_Problem to work on_. Set down the lines of the data exactly, starting at the first and stopping after the line containing "financial boom were".

----------

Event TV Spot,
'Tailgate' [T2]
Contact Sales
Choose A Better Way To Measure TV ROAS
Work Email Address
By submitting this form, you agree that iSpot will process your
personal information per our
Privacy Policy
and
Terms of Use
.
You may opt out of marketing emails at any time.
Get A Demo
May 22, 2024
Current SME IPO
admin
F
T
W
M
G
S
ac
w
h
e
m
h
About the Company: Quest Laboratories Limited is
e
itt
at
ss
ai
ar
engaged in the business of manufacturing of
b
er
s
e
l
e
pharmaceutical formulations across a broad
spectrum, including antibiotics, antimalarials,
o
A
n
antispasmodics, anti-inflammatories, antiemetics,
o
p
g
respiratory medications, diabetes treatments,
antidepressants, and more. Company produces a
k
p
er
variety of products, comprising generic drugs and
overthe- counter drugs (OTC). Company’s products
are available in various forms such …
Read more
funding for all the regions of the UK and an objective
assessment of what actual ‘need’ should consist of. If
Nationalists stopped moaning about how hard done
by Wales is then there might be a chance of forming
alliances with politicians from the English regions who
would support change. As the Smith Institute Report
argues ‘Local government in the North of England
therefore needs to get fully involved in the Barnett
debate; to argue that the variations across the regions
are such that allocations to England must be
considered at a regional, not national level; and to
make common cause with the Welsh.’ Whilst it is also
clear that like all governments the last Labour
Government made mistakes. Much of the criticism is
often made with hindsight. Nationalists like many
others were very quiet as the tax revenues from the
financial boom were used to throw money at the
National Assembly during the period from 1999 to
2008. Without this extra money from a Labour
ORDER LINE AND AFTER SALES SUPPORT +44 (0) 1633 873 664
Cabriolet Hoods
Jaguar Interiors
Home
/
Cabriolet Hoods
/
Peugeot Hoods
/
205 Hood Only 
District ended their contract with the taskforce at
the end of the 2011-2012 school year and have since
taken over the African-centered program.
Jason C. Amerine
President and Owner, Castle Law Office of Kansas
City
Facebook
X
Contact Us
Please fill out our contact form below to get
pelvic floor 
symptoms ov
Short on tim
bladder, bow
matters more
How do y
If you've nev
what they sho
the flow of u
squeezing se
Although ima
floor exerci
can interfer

----------

_The answer_.
Event TV Spot,
'Tailgate' [T2]
Contact Sales
Choose A Better Way To Measure TV ROAS
Work Email Address
By submitting this form, you agree that iSpot will process your
personal information per our
Privacy Policy
and
Terms of Use
.
You may opt out of marketing emails at any time.
Get A Demo
May 22, 2024
Current SME IPO
admin
F
T
W
M
G
S
ac
w
h
e
m
h
About the Company: Quest Laboratories Limited is
e
itt
at
ss
ai
ar
engaged in the business of manufacturing of
b
er
s
e
l
e
pharmaceutical formulations across a broad
spectrum, including antibiotics, antimalarials,
o
A
n
antispasmodics, anti-inflammatories, antiemetics,
o
p
g
respiratory medications, diabetes treatments,
antidepressants, and more. Company produces a
k
p
er
variety of products, comprising generic drugs and
overthe- counter drugs (OTC). Company’s products
are available in various forms such …
Read more
funding for all the regions of the UK and an objective
assessment of what actual ‘need’ should consist of. If
Nationalists stopped moaning about how hard done
by Wales is then there might be a chance of forming
alliances with politicians from the English regions who
would support change. As the Smith Institute Report
argues ‘Local government in the North of England
therefore needs to get fully involved in the Barnett
debate; to argue that the variations across the regions
are such that allocations to England must be
considered at a regional, not national level; and to
make common cause with the Welsh.’ Whilst it is also
clear that like all governments the last Labour
Government made mistakes. Much of the criticism is
often made with hindsight. Nationalists like many
others were very quiet as the tax revenues from the
financial boom were used to throw money at the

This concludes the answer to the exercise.